FileMan data access …
- Describe
- Return a chunk of information about an entity – its literal values and blank nodes, the references it has to other entities.
- SelectAllOfType
- Return a list of the nodes of a particular type
- SelectAllReferrers
- Return the list of nodes that refer to a particular node
- SelectReferrersOfType
- Return the list of nodes of a type that refer to a particular node
FileMan schema access …
- DescribeType
- Return a chunk of information about a (file) type – its fields and their types, its description, name and numeric identifier
- SelectAllTypes
- Return a list of all (file) types supported in a system
- SelectAllReferrersToType
- Return the list of (file) types whose instances may refer to the instances of a type
FileMan data types must be represented as follows
- IEN (internal entry number)
- uri (form [institution url]/[FILE #]-[Entry #])
- DATE/TIME (1)
- xsd:datetime
- NUMERIC (2)
- xsd:int
- SET (3)
- xsd:string
- FREE TEXT (4)
- xsd:string
- WORD-PROCESSING (5)
- typed literal (xml)
- COMPUTED (6)
- TBD
- POINTER (7)
- uri (same format as IEN)
- VARIABLE-POINTER (8)
- uri (same format as IEN)
- SUBFILE (9)
- blank node (subordinate data) or node
FMQL Reference Implementation
The FMQL Reference Implementation is the open source code and configuration needed for an FMQL endpoint. Its goal is correct behavior and proving the usefulness of the different levels of FMQL for VistA application development.
It uses
- Resource RPC: the MUMPS-side of Medsphere’s OVID, this RPC provides remote access to FileMan’s Database APIs.

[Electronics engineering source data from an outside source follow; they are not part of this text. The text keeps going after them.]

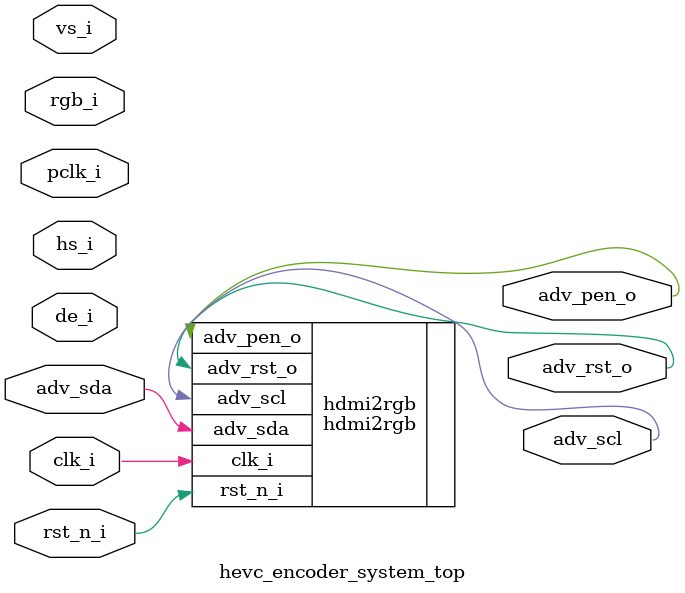
<source format=v>
module hevc_encoder_system_top(
    // clk and reset signal
    input clk_i,
    input rst_n_i,
    // adv7611 config signal
    inout adv_sda,
    output adv_scl,
    output adv_rst_o,
    output adv_pen_o,
    // adv7611 input
    input hs_i,
    input vs_i,
    input de_i,
    input pclk_i,
    input [23:0] rgb_i
);

    wire de_i;

    // hdmi to rgb888 module
    hdmi2rgb hdmi2rgb(
        .clk_i(clk_i),
        .rst_n_i(rst_n_i),
        .adv_sda(adv_sda),
        .adv_scl(adv_scl),
        .adv_rst_o(adv_rst_o),
        .adv_pen_o(adv_pen_o)
    );

    rgb2yuv rgb2yuv(
        .rst_n_i(rst_n),
        .r_i(rgb_i[23:16]),
        .g_i(rgb_i[15:8]),
        .b_i(rgb_i[7:0])
    );

endmodule
</source>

- Apache and its wsgi module for Python endpoints.
Each level of FMQL conformance will bring a new release. For example, the Reliable Linked Data (RLD) release – will implement Linked Data Delivery support.
Appendix – (FileMan) Resource RPC
In granularity, the protocol mirrors the main functions of the Database API. MSCFM (Entry Point) leads to handlers for GETS, LIST etc.
Each handler invokes Database API calls such as
D FIND^DIC(THIS("FILE"),THIS("IENS"),THIS("FIELDS"),THIS("FLAGS"),THIS("IDXVALUE"),
THIS("NUMBER"),THIS("IDXNAME"),THIS("SCREEN"),,"TARGET")
In format, the RPC protocol is length-prefixed, name-value pairs, some are meta (operation type), some carry query values (See: NEXTPROP^MSCRES)
Appendix – SPARQL JSON Responses
SPARQL JSON has a header and results section. This is similar to the structure of the MUMPS arrays returned by the DataBase Server API …
Let’s query for patients and their doctors …
SELECT ?name ?doctor ?doctorName
WHERE {?r :name ?name ; :attending_physician ?doctor . ?doctor :name ?doctorName}
leads to this response …
{
"head": { "vars": [ "name" , "doctor", "doctorName" ]
} ,
"results": {
"bindings": [
{
"name": { "type": "literal" , "value": "Joe Blogs" },
"doctor": { "type": "uri", "value": "..." },
"doctorName": { "type": literal", "value": "Fred Smith" }
} ,
....
]
}
}
Key points about this JSON …
- “head” contains a list of every variable in the response. Not every one need be set in every binding. Think of a table where some row cells are empty but the header’s cells each have labels.
- there is at least one “binding” for every patient. A patient has as many bindings as she has doctor’s.
- in FileMan terms both the internal and external form of “doctor” are in the response. In this case, “doctor” is included in the response – the querier must want the doctor’s id for another query.
- every variable assertion is typed for ease of processing. Beyond the basic literal, you can have typed-literal’s which include XMLLiteral. It could hold FileMan’s Word Processing fields.